Alors, pendant la dernière demi-heure, ce fut la débâcle, la déroute s’aggravant et emportant la foule en un galop désordonné. Après l’extrême confiance, l’engouement aveugle, arrivait la réaction de la peur, tous se ruant pour vendre, s’il en était temps encore. Une grêle d’ordres de vente s’abattit sur la corbeille, on ne voyait plus que des fiches pleuvoir ; et ces paquets énormes de titres, jetés ainsi sans prudence, accéléraient la baisse, un véritable effondrement. Les cours, de chute en chute, tombèrent à 1 500, à 1 200, à 900. Il n’y avait plus d’acheteurs, la plaine restait rase, jonchée de cadavres. Au-dessus du sombre grouillement des redingotes, les trois coteurs semblaient être des greffiers mortuaires, enregistrant des décès. Par un singulier effet du vent de désastre qui traversait la salle, l’agitation s’y était figée, le vacarme s’y mourait, comme dans la stupeur d’une grande catastrophe.
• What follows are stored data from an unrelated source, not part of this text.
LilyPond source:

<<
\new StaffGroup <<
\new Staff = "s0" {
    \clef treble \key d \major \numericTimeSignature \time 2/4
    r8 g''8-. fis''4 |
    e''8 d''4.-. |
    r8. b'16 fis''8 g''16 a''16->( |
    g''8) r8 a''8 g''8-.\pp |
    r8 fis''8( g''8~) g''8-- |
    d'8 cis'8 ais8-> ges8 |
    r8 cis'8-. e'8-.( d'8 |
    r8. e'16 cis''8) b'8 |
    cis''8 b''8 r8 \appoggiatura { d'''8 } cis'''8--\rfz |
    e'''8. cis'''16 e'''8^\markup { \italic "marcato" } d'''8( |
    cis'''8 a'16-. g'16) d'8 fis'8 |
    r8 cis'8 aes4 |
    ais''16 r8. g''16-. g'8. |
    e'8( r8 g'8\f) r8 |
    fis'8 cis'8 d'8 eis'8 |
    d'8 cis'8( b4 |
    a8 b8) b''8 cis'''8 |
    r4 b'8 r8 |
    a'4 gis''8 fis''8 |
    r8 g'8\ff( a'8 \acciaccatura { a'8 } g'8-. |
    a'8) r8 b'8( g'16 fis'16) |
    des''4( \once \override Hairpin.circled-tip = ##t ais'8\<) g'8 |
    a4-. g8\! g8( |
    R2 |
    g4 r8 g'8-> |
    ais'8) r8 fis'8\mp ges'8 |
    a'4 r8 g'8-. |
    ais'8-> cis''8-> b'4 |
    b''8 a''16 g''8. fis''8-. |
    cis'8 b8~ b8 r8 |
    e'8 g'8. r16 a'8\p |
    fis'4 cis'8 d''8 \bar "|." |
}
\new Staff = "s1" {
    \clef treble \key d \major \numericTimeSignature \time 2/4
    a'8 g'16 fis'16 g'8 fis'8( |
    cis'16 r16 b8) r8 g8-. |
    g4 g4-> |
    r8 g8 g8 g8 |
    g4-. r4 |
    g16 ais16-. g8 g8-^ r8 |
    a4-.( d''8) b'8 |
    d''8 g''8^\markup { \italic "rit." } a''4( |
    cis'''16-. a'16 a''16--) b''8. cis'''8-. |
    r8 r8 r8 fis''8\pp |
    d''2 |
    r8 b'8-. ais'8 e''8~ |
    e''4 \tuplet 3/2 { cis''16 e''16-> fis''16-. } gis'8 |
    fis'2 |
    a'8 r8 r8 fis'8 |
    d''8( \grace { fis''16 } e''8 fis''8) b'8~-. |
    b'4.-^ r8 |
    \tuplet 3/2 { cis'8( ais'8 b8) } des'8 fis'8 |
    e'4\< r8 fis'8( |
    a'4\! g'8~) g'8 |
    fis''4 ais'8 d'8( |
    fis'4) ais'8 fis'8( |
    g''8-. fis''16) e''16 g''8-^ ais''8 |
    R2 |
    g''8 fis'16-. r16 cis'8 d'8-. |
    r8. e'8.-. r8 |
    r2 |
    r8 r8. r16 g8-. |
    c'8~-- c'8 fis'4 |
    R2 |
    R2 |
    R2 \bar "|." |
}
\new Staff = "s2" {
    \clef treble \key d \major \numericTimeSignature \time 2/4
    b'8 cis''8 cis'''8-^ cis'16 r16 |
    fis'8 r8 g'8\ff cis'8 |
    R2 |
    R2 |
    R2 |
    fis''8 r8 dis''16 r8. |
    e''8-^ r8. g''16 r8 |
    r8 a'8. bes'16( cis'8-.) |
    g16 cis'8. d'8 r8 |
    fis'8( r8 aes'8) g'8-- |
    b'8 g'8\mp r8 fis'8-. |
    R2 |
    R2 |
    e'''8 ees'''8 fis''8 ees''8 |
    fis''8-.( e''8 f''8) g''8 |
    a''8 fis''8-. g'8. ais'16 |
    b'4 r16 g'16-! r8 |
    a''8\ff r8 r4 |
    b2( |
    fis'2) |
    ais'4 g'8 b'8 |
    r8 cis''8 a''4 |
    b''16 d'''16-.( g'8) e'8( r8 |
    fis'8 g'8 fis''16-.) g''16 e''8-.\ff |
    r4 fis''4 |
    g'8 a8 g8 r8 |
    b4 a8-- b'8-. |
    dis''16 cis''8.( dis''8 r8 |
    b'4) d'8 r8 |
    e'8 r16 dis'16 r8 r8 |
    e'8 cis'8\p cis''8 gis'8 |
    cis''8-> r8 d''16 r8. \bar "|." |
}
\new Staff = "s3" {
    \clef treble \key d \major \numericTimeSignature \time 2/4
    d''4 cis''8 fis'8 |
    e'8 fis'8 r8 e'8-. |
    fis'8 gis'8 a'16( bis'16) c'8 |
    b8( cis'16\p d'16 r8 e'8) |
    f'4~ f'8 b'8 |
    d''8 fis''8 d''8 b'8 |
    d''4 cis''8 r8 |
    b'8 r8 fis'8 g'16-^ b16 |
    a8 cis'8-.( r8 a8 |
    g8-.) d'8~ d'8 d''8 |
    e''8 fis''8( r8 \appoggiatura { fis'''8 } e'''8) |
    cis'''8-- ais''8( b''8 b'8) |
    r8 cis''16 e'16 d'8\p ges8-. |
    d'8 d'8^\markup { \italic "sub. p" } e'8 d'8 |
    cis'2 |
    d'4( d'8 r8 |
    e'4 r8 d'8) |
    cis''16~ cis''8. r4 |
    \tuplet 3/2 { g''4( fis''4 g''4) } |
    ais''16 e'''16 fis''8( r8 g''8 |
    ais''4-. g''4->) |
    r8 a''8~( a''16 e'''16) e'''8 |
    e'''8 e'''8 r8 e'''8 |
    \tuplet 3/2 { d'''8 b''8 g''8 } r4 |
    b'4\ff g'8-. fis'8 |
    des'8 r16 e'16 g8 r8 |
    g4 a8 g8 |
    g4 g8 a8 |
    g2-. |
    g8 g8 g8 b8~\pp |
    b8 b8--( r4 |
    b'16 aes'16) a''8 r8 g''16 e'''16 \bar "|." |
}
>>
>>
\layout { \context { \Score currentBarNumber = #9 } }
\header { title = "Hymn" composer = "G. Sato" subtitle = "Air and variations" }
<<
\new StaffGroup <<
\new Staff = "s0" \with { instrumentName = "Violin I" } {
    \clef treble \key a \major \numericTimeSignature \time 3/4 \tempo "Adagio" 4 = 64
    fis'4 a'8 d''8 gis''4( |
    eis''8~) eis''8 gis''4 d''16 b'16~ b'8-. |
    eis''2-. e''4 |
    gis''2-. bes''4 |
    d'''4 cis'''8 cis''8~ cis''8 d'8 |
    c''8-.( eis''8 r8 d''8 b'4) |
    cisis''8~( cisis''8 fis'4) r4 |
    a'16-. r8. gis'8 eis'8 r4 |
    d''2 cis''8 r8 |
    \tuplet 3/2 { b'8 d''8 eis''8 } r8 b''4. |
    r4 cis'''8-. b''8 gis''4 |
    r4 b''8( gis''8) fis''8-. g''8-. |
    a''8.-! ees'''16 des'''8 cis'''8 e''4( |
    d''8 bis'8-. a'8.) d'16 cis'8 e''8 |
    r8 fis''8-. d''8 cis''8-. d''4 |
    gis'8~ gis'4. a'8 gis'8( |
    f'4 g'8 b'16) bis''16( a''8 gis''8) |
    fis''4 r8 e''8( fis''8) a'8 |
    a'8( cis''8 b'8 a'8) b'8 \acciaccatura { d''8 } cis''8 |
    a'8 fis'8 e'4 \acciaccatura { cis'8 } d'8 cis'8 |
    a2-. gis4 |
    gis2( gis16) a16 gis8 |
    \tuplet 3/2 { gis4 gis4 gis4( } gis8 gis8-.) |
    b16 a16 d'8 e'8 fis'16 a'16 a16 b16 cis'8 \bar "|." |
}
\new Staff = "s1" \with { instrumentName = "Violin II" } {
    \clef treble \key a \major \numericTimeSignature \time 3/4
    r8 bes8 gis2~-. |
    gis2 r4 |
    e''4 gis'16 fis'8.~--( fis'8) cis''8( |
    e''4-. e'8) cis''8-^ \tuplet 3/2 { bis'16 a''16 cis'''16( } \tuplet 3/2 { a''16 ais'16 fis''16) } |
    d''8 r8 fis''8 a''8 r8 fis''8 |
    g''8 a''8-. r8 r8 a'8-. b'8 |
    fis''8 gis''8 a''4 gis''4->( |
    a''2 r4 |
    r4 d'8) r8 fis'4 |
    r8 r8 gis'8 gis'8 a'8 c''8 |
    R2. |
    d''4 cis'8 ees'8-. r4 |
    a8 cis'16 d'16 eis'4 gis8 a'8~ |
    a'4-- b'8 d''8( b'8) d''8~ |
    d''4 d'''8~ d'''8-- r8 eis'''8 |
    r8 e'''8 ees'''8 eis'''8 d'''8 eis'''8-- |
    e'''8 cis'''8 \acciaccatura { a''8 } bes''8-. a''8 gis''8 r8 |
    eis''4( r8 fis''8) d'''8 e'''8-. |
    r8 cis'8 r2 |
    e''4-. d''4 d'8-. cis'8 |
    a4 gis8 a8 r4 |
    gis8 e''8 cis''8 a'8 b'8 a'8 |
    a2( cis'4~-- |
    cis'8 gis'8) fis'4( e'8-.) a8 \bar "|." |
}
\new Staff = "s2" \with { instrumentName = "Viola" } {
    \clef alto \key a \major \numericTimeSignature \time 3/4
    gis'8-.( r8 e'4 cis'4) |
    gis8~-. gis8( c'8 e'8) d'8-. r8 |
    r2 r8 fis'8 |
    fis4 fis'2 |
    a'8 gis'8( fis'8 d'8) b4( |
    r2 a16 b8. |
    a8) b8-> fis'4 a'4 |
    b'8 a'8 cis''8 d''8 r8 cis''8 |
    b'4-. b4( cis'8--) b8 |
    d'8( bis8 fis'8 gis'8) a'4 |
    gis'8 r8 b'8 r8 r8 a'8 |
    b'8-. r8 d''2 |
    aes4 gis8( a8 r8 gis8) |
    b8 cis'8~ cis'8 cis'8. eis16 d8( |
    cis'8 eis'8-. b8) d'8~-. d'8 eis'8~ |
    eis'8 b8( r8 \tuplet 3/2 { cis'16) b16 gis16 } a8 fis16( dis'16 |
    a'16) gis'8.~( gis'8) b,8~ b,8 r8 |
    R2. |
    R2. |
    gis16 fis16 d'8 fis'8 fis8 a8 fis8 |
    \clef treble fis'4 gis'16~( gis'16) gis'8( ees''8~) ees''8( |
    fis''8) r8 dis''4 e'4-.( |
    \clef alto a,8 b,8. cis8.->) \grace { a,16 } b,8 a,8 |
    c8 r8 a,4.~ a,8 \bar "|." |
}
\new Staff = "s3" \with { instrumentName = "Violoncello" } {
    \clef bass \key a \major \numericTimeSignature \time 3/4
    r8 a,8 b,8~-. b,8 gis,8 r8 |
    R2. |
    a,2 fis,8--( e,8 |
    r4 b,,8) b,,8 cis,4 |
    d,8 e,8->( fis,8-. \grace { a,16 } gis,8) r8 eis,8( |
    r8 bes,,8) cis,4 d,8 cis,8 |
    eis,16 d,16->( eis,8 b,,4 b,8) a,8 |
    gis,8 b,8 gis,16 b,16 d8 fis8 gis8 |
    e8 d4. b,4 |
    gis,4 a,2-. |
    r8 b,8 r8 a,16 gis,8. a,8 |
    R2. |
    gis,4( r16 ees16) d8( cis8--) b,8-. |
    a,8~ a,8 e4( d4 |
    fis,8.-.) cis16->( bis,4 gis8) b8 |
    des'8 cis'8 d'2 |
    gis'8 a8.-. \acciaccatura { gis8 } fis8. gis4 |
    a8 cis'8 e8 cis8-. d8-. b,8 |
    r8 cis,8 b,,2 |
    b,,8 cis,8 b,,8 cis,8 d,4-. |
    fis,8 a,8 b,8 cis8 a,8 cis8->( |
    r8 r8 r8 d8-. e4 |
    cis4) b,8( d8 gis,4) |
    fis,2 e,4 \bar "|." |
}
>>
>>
Zola ne peut pas s’empêcher de faire de l’épique. Mais comme tous les grands auteurs il se garde bien de penser par totalité et garde le sens de la nuance. Saccard, qui est violemment antisémite, multiplie les fraudes et vendrait père et mère pour un peu d’argent est aussi un homme passionné capable de remettre sur pied un orphelinat pour le seul plaisir de la gestion. Caroline ne s’y trompe pas.

D’un mouvement emporté, Mme Caroline allait entrer dans la pièce, faire taire ces enfants, leur défendre ce qu’elle regardait comme un jeu blasphématoire et cruel. Non, non ! Saccard n’avait pas le droit d’être aimé, c’était salir l’enfance que de la laisser prier pour son bonheur ! Puis, un grand frisson l’arrêta, des larmes lui montaient aux yeux. Pourquoi donc aurait-elle fait épouser sa querelle, la colère de son expérience, à ces êtres innocents, ne sachant rien encore de la vie ? Est-ce que Saccard n’avait pas été bon pour eux, lui qui était un peu le créateur de cette maison, qui leur envoyait tous les mois des jouets ? Un trouble profond l’avait saisie, elle retrouvait cette preuve qu’il n’y a point d’homme condamnable qui, au milieu de tout le mal qu’il a pu faire, n’ait encore fait beaucoup de bien. Et elle partit, pendant que les fillettes reprenaient leur prière, elle emporta dans son oreille ces voix angéliques appelant les bénédictions du ciel sur l’homme d’inconscience et de catastrophe, dont les mains folles venaient de ruiner un monde.

L’Argent est inspiré d’un fait réel : le krach de l’Union Générale en 1882. Zola, naturaliste, n’a-t-il pas été au fond le plus réaliste en choisissant le registre épique ? Il faut distinguer le visible et le ressenti. Les descriptions froides et objectives ne s’attardant que sur le visible, en passant à côté de cet état d’esprit qui nous fait parfois considérer comme de grandes choses ce qui est voué à s’oublier, manquent aussi de réalisme à leur manière. Après tout, la Bourse de Paris ressemble au Parthénon et la spéculation financière se mêle aussi, en temps de guerre, aux batailles les plus sanglantes.